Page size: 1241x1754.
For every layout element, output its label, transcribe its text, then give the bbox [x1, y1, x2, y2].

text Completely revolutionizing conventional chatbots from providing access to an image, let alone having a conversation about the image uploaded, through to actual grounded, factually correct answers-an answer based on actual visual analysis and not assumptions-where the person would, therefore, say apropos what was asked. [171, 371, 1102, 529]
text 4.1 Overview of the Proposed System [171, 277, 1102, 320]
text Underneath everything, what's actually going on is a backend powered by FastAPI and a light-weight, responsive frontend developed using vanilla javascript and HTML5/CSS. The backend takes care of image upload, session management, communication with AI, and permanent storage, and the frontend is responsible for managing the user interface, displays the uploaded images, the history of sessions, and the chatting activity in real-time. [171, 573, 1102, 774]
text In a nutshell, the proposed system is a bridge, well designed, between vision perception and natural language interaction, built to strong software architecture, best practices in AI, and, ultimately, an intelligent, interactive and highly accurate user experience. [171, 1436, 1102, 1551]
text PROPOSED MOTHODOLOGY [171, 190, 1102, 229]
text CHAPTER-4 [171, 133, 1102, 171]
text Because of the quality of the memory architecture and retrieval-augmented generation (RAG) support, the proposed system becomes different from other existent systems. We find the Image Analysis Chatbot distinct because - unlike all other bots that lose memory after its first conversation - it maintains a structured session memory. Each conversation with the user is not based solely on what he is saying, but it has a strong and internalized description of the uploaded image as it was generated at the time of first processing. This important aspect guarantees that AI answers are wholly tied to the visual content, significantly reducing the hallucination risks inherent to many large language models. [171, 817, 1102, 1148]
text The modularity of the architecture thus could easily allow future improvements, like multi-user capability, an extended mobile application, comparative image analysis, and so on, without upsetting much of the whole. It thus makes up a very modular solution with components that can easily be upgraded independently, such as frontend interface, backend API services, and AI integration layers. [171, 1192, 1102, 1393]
═══
Retype the listing exactly, in full.

Page size: 1241x1754.
For every layout element, output its label, transcribe its text, then give the bbox [x1, y1, x2, y2].

text Completely revolutionizing conventional chatbots from providing access to an image, let alone having a conversation about the image uploaded, through to actual grounded, factually correct answers-an answer based on actual visual analysis and not assumptions-where the person would, therefore, say apropos what was asked. [171, 371, 1102, 529]
text 4.1 Overview of the Proposed System [171, 277, 1102, 320]
text Underneath everything, what's actually going on is a backend powered by FastAPI and a light-weight, responsive frontend developed using vanilla javascript and HTML5/CSS. The backend takes care of image upload, session management, communication with AI, and permanent storage, and the frontend is responsible for managing the user interface, displays the uploaded images, the history of sessions, and the chatting activity in real-time. [171, 573, 1102, 774]
text In a nutshell, the proposed system is a bridge, well designed, between vision perception and natural language interaction, built to strong software architecture, best practices in AI, and, ultimately, an intelligent, interactive and highly accurate user experience. [171, 1436, 1102, 1551]
text PROPOSED MOTHODOLOGY [171, 190, 1102, 229]
text CHAPTER-4 [171, 133, 1102, 171]
text Because of the quality of the memory architecture and retrieval-augmented generation (RAG) support, the proposed system becomes different from other existent systems. We find the Image Analysis Chatbot distinct because - unlike all other bots that lose memory after its first conversation - it maintains a structured session memory. Each conversation with the user is not based solely on what he is saying, but it has a strong and internalized description of the uploaded image as it was generated at the time of first processing. This important aspect guarantees that AI answers are wholly tied to the visual content, significantly reducing the hallucination risks inherent to many large language models. [171, 817, 1102, 1148]
text The modularity of the architecture thus could easily allow future improvements, like multi-user capability, an extended mobile application, comparative image analysis, and so on, without upsetting much of the whole. It thus makes up a very modular solution with components that can easily be upgraded independently, such as frontend interface, backend API services, and AI integration layers. [171, 1192, 1102, 1393]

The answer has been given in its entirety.